Patients who are candidates for stimulator placement should be screened for contraindications and comorbidities. The following should be considered prior to the stimulator trial.
- Risk of bleeding – Spinal cord stimulator trial and implant have been identified as procedures with a high risk of serious intraspinal bleeding, which can cause permanent neurologic damage. Appropriate planning for discontinuation and reinstitution of antiplatelet and anticoagulant medications is necessary prior to placement of a stimulator.
- Psychological evaluation – Depression, anxiety, somatization, and hypochondriasis are associated with worse outcomes for spinal cord stimulators. Experts recommend psychological evaluation prior to placement. A diagnosis with a psychiatric disorder is not a strict contraindication to stimulator placement. However, treatment of the disorder prior to consideration of a trial placement is indicated.
- Delayed placement – Stimulators may have poor efficacy if placed many years after the onset of chronic pain. One review of 400 cases found a success rate of only 9% for patients with stimulators placed over 15 years after the onset of pain compared with nearly 85% for patients who received stimulators within two years of pain onset.

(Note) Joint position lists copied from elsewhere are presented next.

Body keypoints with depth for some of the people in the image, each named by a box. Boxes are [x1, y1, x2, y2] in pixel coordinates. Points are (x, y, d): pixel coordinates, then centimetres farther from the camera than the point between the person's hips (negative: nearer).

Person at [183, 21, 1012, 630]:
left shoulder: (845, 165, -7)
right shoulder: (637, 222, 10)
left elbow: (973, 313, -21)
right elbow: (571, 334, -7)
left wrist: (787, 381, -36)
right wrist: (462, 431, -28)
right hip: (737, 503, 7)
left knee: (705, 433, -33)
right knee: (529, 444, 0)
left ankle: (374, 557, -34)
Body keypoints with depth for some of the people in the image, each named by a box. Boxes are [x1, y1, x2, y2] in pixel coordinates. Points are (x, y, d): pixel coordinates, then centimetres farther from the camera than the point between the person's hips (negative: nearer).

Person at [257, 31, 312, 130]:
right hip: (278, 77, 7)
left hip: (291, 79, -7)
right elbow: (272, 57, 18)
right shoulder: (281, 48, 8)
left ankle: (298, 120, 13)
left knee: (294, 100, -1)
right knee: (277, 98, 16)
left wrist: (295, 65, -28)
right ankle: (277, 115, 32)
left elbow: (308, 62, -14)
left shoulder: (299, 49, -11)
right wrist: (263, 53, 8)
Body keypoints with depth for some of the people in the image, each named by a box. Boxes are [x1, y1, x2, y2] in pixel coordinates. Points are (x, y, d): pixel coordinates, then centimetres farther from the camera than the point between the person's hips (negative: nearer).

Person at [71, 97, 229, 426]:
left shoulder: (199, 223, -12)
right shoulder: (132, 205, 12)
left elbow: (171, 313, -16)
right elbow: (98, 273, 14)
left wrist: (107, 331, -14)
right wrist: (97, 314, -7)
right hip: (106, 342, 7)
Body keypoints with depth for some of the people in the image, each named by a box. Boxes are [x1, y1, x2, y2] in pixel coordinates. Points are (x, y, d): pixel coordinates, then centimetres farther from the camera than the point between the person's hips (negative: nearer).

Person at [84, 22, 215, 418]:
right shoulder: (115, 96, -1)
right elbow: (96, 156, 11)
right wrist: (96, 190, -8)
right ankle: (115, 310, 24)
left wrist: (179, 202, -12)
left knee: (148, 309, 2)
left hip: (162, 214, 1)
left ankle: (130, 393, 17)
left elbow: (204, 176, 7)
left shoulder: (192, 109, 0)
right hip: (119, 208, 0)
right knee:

- Technical difficulty – Variations in anatomy, whether congenital or acquired, may preclude successful placement in certain individuals. Imaging of the spine is necessary to guide the selection of candidates for whom spine surgery is more appropriate than stimulator placement.

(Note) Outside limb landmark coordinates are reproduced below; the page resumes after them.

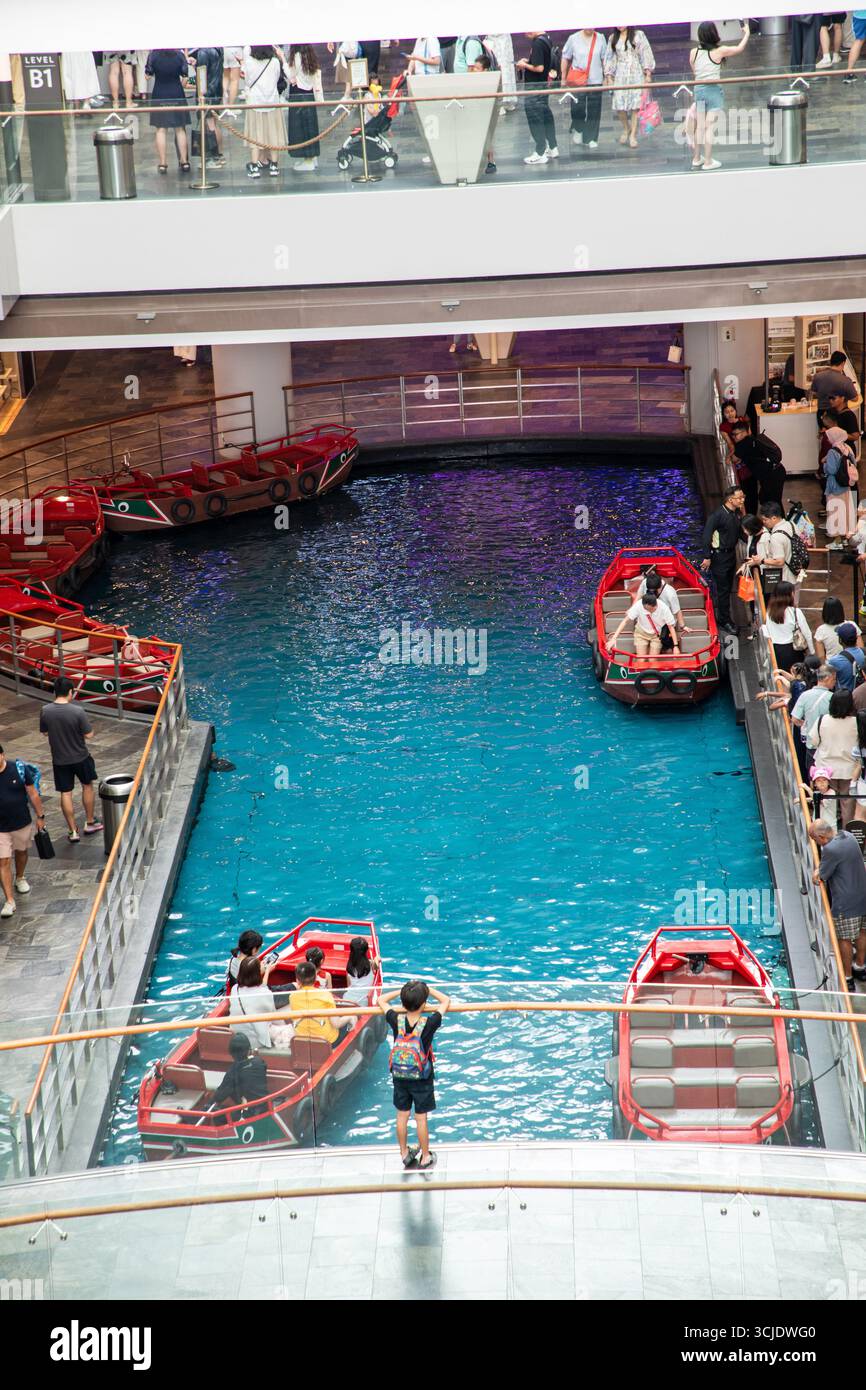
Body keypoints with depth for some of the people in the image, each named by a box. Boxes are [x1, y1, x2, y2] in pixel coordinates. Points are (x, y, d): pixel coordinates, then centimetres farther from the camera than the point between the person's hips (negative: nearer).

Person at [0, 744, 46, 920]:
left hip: (23, 823, 2)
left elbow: (33, 793, -4)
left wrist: (40, 816, 1)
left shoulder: (19, 768, -15)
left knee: (22, 852, 24)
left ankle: (20, 878, 53)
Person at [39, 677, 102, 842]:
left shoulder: (45, 711, -12)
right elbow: (89, 734, -15)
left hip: (59, 759, 2)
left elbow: (44, 732, 2)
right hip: (80, 757, -2)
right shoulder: (78, 711, -22)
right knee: (88, 786, 22)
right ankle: (90, 823, 31)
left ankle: (73, 831, 14)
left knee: (65, 794, 11)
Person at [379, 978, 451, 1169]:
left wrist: (402, 991, 3)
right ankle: (425, 1157, 20)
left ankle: (404, 1153, 29)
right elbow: (446, 1001, -8)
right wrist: (428, 989, -1)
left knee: (402, 1116, 15)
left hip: (399, 1077, 3)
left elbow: (382, 1000, 1)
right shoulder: (429, 1024, -23)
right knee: (421, 1118, 8)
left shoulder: (396, 1022, -17)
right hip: (422, 1080, -3)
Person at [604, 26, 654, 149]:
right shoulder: (613, 38, 10)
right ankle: (626, 129, 19)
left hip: (636, 74, -2)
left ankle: (633, 135, -2)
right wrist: (609, 76, 6)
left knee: (635, 105, -7)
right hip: (620, 75, 2)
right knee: (619, 105, -6)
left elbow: (646, 53, 3)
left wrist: (648, 73, -3)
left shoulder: (638, 35, 3)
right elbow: (610, 58, 13)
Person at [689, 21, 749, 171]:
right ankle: (708, 162, 2)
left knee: (700, 126, 13)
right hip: (714, 90, -4)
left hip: (698, 89, 4)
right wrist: (746, 33, 20)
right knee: (710, 126, -1)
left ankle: (697, 159, 22)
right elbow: (739, 48, 5)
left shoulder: (694, 52, 0)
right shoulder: (719, 51, -9)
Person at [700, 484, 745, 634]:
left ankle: (722, 617, 29)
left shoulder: (737, 513, 3)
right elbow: (707, 536, -19)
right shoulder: (717, 515, -21)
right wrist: (707, 557, -19)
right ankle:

In order to assess the efficacy of the spinal cord stimulator before implantation, a trial must be performed. This trial begins with the placement of temporary leads into the epidural space and is connected percutaneously to an external generator. The trial typically lasts 3-7 days followed by a 2-week reprieve before SCD implantation to ensure that there is no infection from the trial. A successful trial is defined by at least a 50% reduction in pain and an 80% paresthesia overlap of the original area of pain. If a patient has sudden changes in their pain, then further investigation is needed for possible lead migration or stimulator malfunction.